October - 1947
Settles 9,435 Families on Western Canada Farms
With 2 1/2 Million Acreage Costing
$55,000,000
How does an immigrant become a settler? What happens to him after he steps off the boat onto a foreign shore, with his odd bits of luggage, foreign money in his pocket, and a foreign tongue in his head? Who guides him through the first few months when he is becoming settled, learning the currency, the language, the habits, customs, and colloquialisms of a new neighbourhood? There are a thousand and one things that affect the every day life of a native of the country which are taken for granted. To a newcomer they are strange, fascinating, and frightening. To many people who come to Canada to settle the answer is the Canadian Pacific.
Company Plays Part
More specifically it's the Company's department of immigration and colonization and its western affiliate, the Canada Colonization Association. Since its inception more than 60 years ago, the department has been one of the leading components in introducing new Canadians to their country by adoption. Through it, individuals as well as large groups of persons from other lands have been brought to Canada, shepherded through the first few months of hardships, and guided into the national life of the Dominion until they have become an integral part of their community and a strengthening cog in the economy of the country.
The immigration and colonization department of the Company started its work of bringing settlers to Canada in the same year that the Company was formed, and before the construction of the railway had started. Since that time it has been instrumental in bringing thousands of immigrants to Canada and settling them on farms and in the country's industrial plants. The Canada Colonization Association alone, since it was taken over by the Company in 1925, has established 9,435 families on farms in western Canada with a total acreage of nearly two and a half million, costing in the neighbourhood of $55,000,000. This does not include the hundreds of single persons who have been placed on farms and in factories through the assistance of the department.
In nearly every province in Canada the department is represented by agents, well versed in the business of colonization, and it is these men who each year make a survey of the farms in their area to determine how many settlers can be placed on the land, and it is these men who have personal contact with the new Canadians, Help them with their difficulties, assist them in buying land, advising them on the type of machinery and seed to get, and prevent them from falling into the hands of unscrupulous persons who may take advantage of the immigrants' handicaps and enforced ignorance.
The department of immigration and colonization has also taken an active interest in the bringing of children to Canada, and two of these schemes in particular deserve mention. The British Students for Macdonald College scheme was started in 1926 and up until the outbreak of the second world war large numbers of agricultural students had taken advantage of it.

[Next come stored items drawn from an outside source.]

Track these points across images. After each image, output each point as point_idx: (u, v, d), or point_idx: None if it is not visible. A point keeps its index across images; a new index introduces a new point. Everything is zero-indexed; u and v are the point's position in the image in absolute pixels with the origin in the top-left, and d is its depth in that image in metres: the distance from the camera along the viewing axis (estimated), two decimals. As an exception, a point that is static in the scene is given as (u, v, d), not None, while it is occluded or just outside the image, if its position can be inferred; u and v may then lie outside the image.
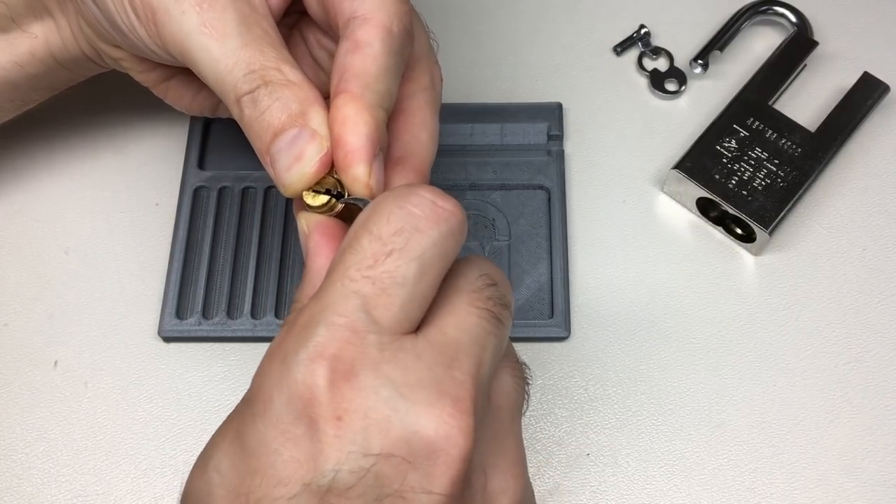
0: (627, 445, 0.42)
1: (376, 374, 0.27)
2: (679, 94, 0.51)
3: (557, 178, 0.47)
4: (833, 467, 0.41)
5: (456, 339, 0.28)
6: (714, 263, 0.46)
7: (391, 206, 0.29)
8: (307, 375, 0.26)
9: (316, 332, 0.27)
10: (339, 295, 0.27)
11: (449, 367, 0.27)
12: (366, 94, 0.32)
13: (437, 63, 0.38)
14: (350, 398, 0.26)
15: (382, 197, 0.30)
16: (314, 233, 0.33)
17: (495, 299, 0.30)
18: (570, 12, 0.53)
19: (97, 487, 0.41)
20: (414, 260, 0.28)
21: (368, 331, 0.27)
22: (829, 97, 0.49)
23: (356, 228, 0.29)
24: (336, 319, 0.27)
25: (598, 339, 0.44)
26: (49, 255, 0.46)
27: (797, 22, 0.51)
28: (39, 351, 0.44)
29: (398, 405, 0.26)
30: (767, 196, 0.45)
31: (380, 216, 0.28)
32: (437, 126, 0.37)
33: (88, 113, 0.49)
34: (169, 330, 0.44)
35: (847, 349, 0.44)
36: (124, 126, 0.50)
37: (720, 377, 0.43)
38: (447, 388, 0.27)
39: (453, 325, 0.29)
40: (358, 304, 0.27)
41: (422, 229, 0.28)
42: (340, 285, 0.28)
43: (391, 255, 0.28)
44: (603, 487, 0.41)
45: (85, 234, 0.47)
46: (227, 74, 0.33)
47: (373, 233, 0.28)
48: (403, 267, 0.28)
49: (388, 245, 0.28)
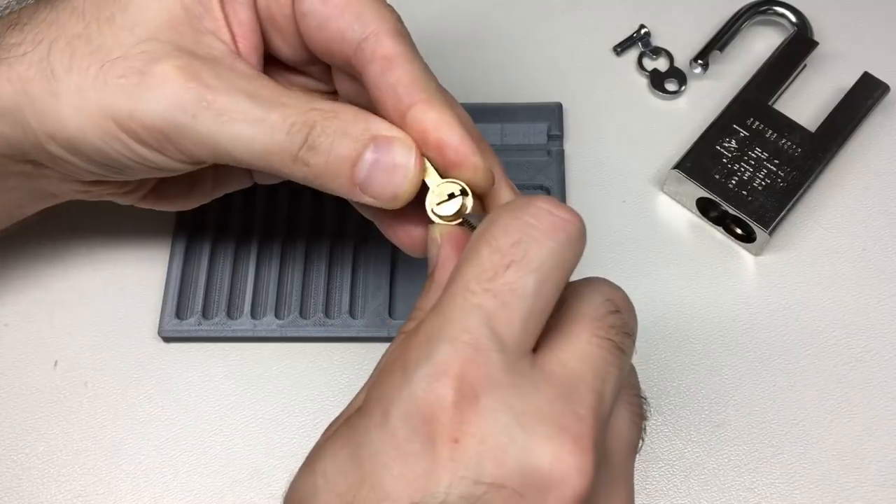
0: (627, 445, 0.42)
1: (497, 399, 0.26)
2: (679, 94, 0.51)
3: (557, 178, 0.47)
4: (833, 467, 0.41)
5: (577, 370, 0.27)
6: (714, 263, 0.46)
7: (508, 218, 0.28)
8: (429, 392, 0.26)
9: (439, 348, 0.26)
10: (461, 309, 0.27)
11: (570, 401, 0.27)
12: (432, 95, 0.32)
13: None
14: (469, 421, 0.26)
15: (499, 209, 0.29)
16: (446, 244, 0.32)
17: (618, 328, 0.29)
18: (570, 12, 0.53)
19: (97, 487, 0.41)
20: (533, 271, 0.27)
21: (492, 349, 0.26)
22: (829, 97, 0.49)
23: (475, 240, 0.28)
24: (459, 335, 0.26)
25: (598, 339, 0.44)
26: (49, 254, 0.46)
27: (797, 22, 0.51)
28: (39, 351, 0.44)
29: (516, 435, 0.26)
30: (767, 196, 0.45)
31: (497, 227, 0.28)
32: (438, 93, 0.34)
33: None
34: (169, 330, 0.44)
35: (847, 349, 0.44)
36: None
37: (720, 377, 0.43)
38: (568, 424, 0.26)
39: (574, 355, 0.28)
40: (481, 320, 0.26)
41: (539, 239, 0.28)
42: (462, 299, 0.27)
43: (511, 267, 0.27)
44: (603, 487, 0.41)
45: (85, 233, 0.47)
46: (271, 145, 0.32)
47: (491, 244, 0.28)
48: (524, 278, 0.27)
49: (507, 256, 0.27)
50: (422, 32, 0.52)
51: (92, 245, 0.47)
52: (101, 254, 0.46)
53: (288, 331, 0.44)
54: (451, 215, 0.33)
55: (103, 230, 0.47)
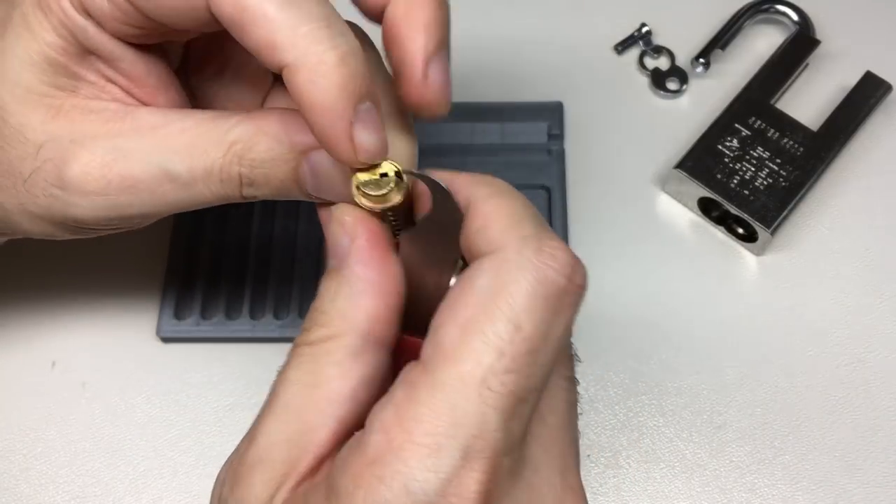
0: (628, 446, 0.42)
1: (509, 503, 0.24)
2: (680, 93, 0.50)
3: (558, 177, 0.47)
4: (835, 468, 0.41)
5: (557, 426, 0.26)
6: (716, 263, 0.46)
7: (530, 283, 0.24)
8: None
9: (450, 460, 0.23)
10: (475, 411, 0.23)
11: (563, 473, 0.25)
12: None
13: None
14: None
15: (512, 261, 0.24)
16: (362, 236, 0.28)
17: (573, 358, 0.27)
18: (570, 11, 0.53)
19: (95, 489, 0.41)
20: (550, 357, 0.24)
21: (505, 454, 0.23)
22: (831, 96, 0.49)
23: (487, 304, 0.24)
24: (474, 444, 0.23)
25: (598, 339, 0.44)
26: (47, 255, 0.46)
27: (799, 21, 0.51)
28: (37, 351, 0.44)
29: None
30: (769, 195, 0.45)
31: (517, 297, 0.24)
32: (437, 13, 0.29)
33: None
34: (167, 330, 0.44)
35: (849, 349, 0.44)
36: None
37: (721, 378, 0.43)
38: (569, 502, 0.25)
39: (549, 409, 0.26)
40: (497, 423, 0.23)
41: (560, 312, 0.24)
42: (477, 395, 0.23)
43: (533, 356, 0.23)
44: (604, 489, 0.41)
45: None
46: (212, 196, 0.30)
47: (512, 321, 0.23)
48: (542, 370, 0.24)
49: (529, 341, 0.23)
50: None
51: (90, 245, 0.46)
52: (99, 254, 0.46)
53: (287, 331, 0.43)
54: (377, 195, 0.28)
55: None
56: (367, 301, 0.27)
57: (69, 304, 0.45)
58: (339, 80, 0.26)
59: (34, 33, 0.30)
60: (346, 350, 0.26)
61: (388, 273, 0.28)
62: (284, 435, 0.26)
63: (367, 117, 0.27)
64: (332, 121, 0.26)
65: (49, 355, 0.44)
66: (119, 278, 0.46)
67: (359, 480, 0.23)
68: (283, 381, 0.27)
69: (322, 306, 0.27)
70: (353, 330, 0.27)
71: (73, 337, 0.44)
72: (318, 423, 0.26)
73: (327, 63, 0.26)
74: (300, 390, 0.26)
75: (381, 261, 0.28)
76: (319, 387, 0.26)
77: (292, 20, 0.26)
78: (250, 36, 0.26)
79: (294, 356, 0.27)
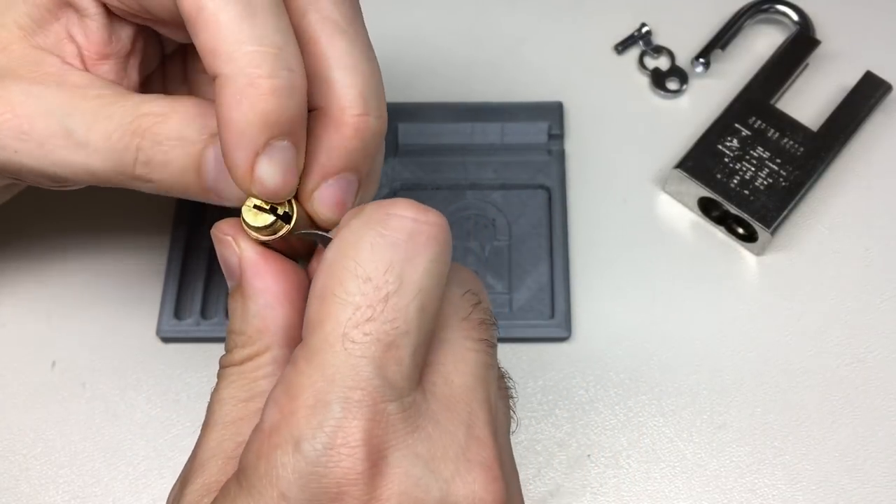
0: (629, 446, 0.42)
1: (405, 453, 0.24)
2: (680, 93, 0.50)
3: (558, 177, 0.47)
4: (835, 469, 0.41)
5: (463, 385, 0.26)
6: (716, 263, 0.46)
7: (371, 237, 0.25)
8: (335, 467, 0.23)
9: (332, 413, 0.24)
10: (344, 363, 0.24)
11: (468, 426, 0.26)
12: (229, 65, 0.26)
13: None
14: (382, 485, 0.24)
15: (353, 223, 0.25)
16: (247, 247, 0.28)
17: (486, 322, 0.28)
18: (570, 11, 0.53)
19: (95, 489, 0.41)
20: (414, 299, 0.25)
21: (387, 400, 0.24)
22: (831, 96, 0.49)
23: (337, 270, 0.25)
24: (351, 395, 0.24)
25: (599, 339, 0.44)
26: (47, 255, 0.46)
27: (799, 20, 0.51)
28: (37, 351, 0.44)
29: (430, 485, 0.24)
30: (769, 195, 0.45)
31: (361, 252, 0.25)
32: (350, 49, 0.28)
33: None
34: (167, 330, 0.44)
35: (849, 349, 0.44)
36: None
37: (721, 378, 0.43)
38: (473, 454, 0.25)
39: (455, 369, 0.26)
40: (370, 371, 0.24)
41: (412, 258, 0.25)
42: (342, 349, 0.24)
43: (389, 300, 0.24)
44: (604, 489, 0.41)
45: (83, 233, 0.47)
46: (101, 167, 0.29)
47: (360, 275, 0.24)
48: (405, 311, 0.24)
49: (381, 288, 0.24)
50: (422, 32, 0.52)
51: (90, 245, 0.46)
52: (99, 254, 0.46)
53: (287, 331, 0.43)
54: (261, 228, 0.27)
55: (101, 230, 0.47)
56: (277, 312, 0.27)
57: (69, 304, 0.45)
58: (261, 109, 0.25)
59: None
60: (274, 362, 0.27)
61: (286, 279, 0.28)
62: (222, 450, 0.27)
63: (277, 155, 0.26)
64: (239, 144, 0.26)
65: (49, 355, 0.44)
66: (119, 278, 0.46)
67: (259, 453, 0.24)
68: (217, 401, 0.28)
69: (236, 328, 0.28)
70: (274, 343, 0.27)
71: (73, 337, 0.44)
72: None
73: (257, 88, 0.25)
74: (234, 406, 0.27)
75: (274, 268, 0.28)
76: (254, 400, 0.27)
77: (242, 35, 0.25)
78: (199, 37, 0.26)
79: (223, 377, 0.28)
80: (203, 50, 0.26)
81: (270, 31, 0.26)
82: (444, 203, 0.46)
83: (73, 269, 0.46)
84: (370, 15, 0.31)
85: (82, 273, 0.46)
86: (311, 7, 0.28)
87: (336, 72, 0.28)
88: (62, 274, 0.46)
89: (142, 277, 0.45)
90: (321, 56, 0.28)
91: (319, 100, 0.28)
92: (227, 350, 0.28)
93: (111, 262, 0.46)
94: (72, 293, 0.45)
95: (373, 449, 0.24)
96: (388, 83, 0.30)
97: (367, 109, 0.28)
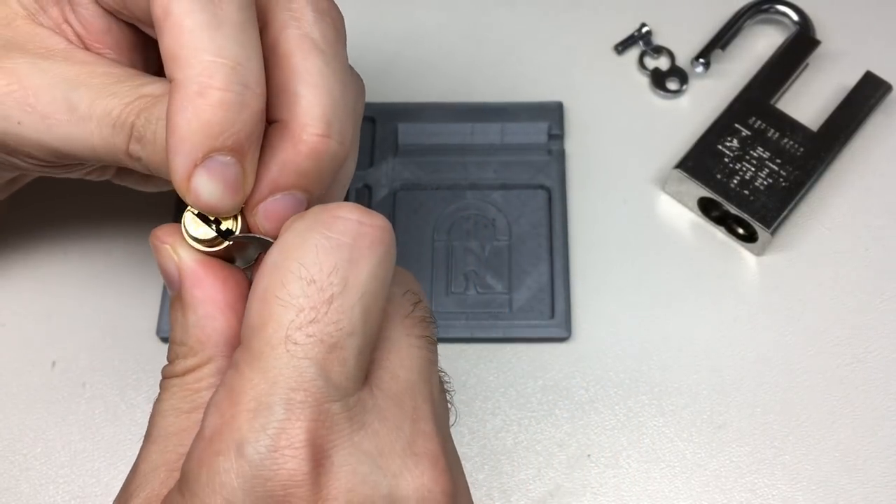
0: (629, 446, 0.42)
1: (350, 451, 0.24)
2: (680, 93, 0.50)
3: (558, 177, 0.47)
4: (835, 469, 0.41)
5: (408, 381, 0.26)
6: (715, 263, 0.46)
7: (315, 239, 0.25)
8: (279, 469, 0.23)
9: (274, 416, 0.23)
10: (287, 365, 0.24)
11: (414, 420, 0.26)
12: (189, 66, 0.26)
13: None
14: (329, 485, 0.24)
15: (296, 226, 0.25)
16: (186, 255, 0.28)
17: (427, 320, 0.28)
18: (570, 11, 0.53)
19: (95, 489, 0.41)
20: (358, 301, 0.24)
21: (331, 400, 0.24)
22: (831, 96, 0.49)
23: (279, 270, 0.25)
24: (294, 396, 0.23)
25: (599, 339, 0.44)
26: (47, 254, 0.46)
27: (799, 21, 0.51)
28: (37, 351, 0.44)
29: (378, 481, 0.24)
30: (769, 196, 0.45)
31: (305, 254, 0.24)
32: (322, 68, 0.28)
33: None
34: (167, 330, 0.43)
35: (849, 349, 0.44)
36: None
37: (721, 378, 0.43)
38: (419, 448, 0.25)
39: (400, 365, 0.26)
40: (313, 372, 0.24)
41: (356, 261, 0.25)
42: (285, 351, 0.24)
43: (333, 302, 0.24)
44: (604, 489, 0.41)
45: (83, 233, 0.47)
46: (101, 142, 0.29)
47: (303, 277, 0.24)
48: (349, 312, 0.24)
49: (325, 290, 0.24)
50: (422, 32, 0.52)
51: (90, 245, 0.46)
52: (99, 254, 0.46)
53: (287, 331, 0.43)
54: (201, 240, 0.27)
55: (101, 230, 0.47)
56: (219, 322, 0.27)
57: (69, 304, 0.45)
58: (206, 119, 0.25)
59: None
60: (217, 373, 0.27)
61: (227, 287, 0.28)
62: (164, 461, 0.26)
63: (216, 168, 0.26)
64: (179, 150, 0.26)
65: (49, 355, 0.44)
66: (119, 278, 0.46)
67: (201, 461, 0.24)
68: (158, 413, 0.27)
69: (177, 338, 0.28)
70: (217, 354, 0.27)
71: (73, 337, 0.44)
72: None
73: (205, 98, 0.25)
74: (176, 417, 0.27)
75: (214, 277, 0.27)
76: (196, 411, 0.27)
77: (202, 43, 0.25)
78: (163, 40, 0.26)
79: (165, 388, 0.28)
80: (164, 53, 0.26)
81: (232, 44, 0.26)
82: (444, 203, 0.46)
83: (74, 269, 0.46)
84: (371, 15, 0.31)
85: (82, 273, 0.46)
86: (292, 23, 0.28)
87: (303, 87, 0.27)
88: (62, 274, 0.46)
89: (142, 277, 0.45)
90: (292, 70, 0.27)
91: (283, 113, 0.27)
92: (169, 361, 0.28)
93: (111, 262, 0.46)
94: (72, 293, 0.45)
95: (317, 449, 0.24)
96: (388, 83, 0.30)
97: (329, 132, 0.27)
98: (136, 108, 0.28)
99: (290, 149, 0.27)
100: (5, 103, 0.29)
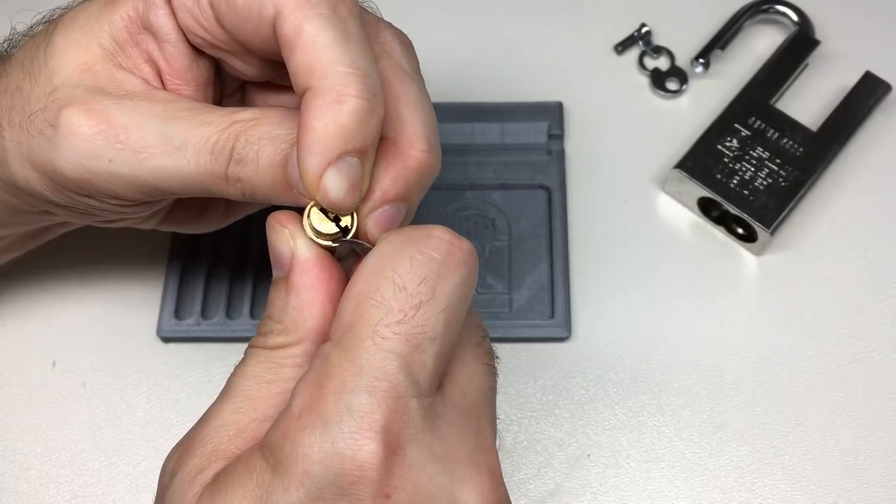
0: (628, 446, 0.42)
1: (422, 447, 0.26)
2: (680, 94, 0.50)
3: (558, 177, 0.47)
4: (835, 468, 0.41)
5: (475, 400, 0.28)
6: (715, 263, 0.46)
7: (410, 252, 0.27)
8: (358, 450, 0.25)
9: (359, 399, 0.25)
10: (374, 355, 0.26)
11: (478, 435, 0.28)
12: (326, 83, 0.28)
13: (394, 27, 0.33)
14: (399, 475, 0.25)
15: (393, 240, 0.28)
16: (302, 243, 0.30)
17: (492, 354, 0.30)
18: (570, 11, 0.53)
19: (96, 488, 0.41)
20: (442, 311, 0.27)
21: (411, 395, 0.26)
22: (830, 96, 0.49)
23: (374, 275, 0.27)
24: (378, 384, 0.26)
25: (598, 339, 0.44)
26: (47, 255, 0.46)
27: (799, 21, 0.51)
28: (38, 351, 0.44)
29: (443, 482, 0.26)
30: (769, 196, 0.45)
31: (399, 264, 0.27)
32: (419, 93, 0.32)
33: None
34: (168, 330, 0.44)
35: (849, 349, 0.44)
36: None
37: (721, 378, 0.43)
38: (482, 460, 0.27)
39: (469, 384, 0.29)
40: (397, 366, 0.26)
41: (444, 276, 0.27)
42: (373, 344, 0.26)
43: (420, 308, 0.26)
44: (604, 489, 0.41)
45: (83, 233, 0.47)
46: (198, 170, 0.30)
47: (396, 283, 0.27)
48: (433, 320, 0.27)
49: (414, 296, 0.27)
50: (422, 32, 0.52)
51: (90, 245, 0.46)
52: (99, 254, 0.46)
53: (287, 331, 0.43)
54: (324, 234, 0.29)
55: (102, 230, 0.47)
56: (316, 308, 0.29)
57: (69, 304, 0.45)
58: (342, 124, 0.28)
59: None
60: (304, 354, 0.29)
61: (329, 278, 0.30)
62: (235, 421, 0.28)
63: (345, 168, 0.28)
64: (314, 150, 0.28)
65: (49, 355, 0.44)
66: (119, 278, 0.46)
67: (286, 432, 0.26)
68: (240, 375, 0.29)
69: (274, 315, 0.30)
70: (307, 337, 0.29)
71: (73, 337, 0.44)
72: (270, 415, 0.28)
73: (343, 104, 0.28)
74: (257, 384, 0.29)
75: (322, 269, 0.30)
76: (276, 383, 0.29)
77: (337, 56, 0.28)
78: (296, 56, 0.28)
79: (252, 355, 0.30)
80: (297, 68, 0.28)
81: (360, 58, 0.28)
82: (444, 203, 0.47)
83: (74, 269, 0.46)
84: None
85: (82, 273, 0.46)
86: (384, 54, 0.31)
87: (407, 109, 0.31)
88: (62, 274, 0.46)
89: (142, 277, 0.46)
90: (393, 94, 0.31)
91: (390, 132, 0.30)
92: (261, 333, 0.30)
93: (112, 262, 0.46)
94: (72, 293, 0.45)
95: (393, 438, 0.25)
96: (388, 83, 0.30)
97: (431, 148, 0.31)
98: (234, 133, 0.30)
99: (401, 164, 0.30)
100: (95, 143, 0.31)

Between terms, employment on farms was found for them, and following their graduation they were assisted in getting located on farms of their own throughout Canada. The Fairbridge Farm School at Duncan, B.C., is a similar project. Here boys and girls from the British Isles are taught farm work and later are aided in obtaining employment. The school has been operating since 1935.
To enable the department to handle the many complexities of immigration and colonization before the second World War, it had offices in many countries of Europe where people wishing to come to Canada could obtain information on the area in which they wished to settle, assistance in interpreting existing government regulations, and advice on what to take with them as well as assistance in the actual travelling to be done.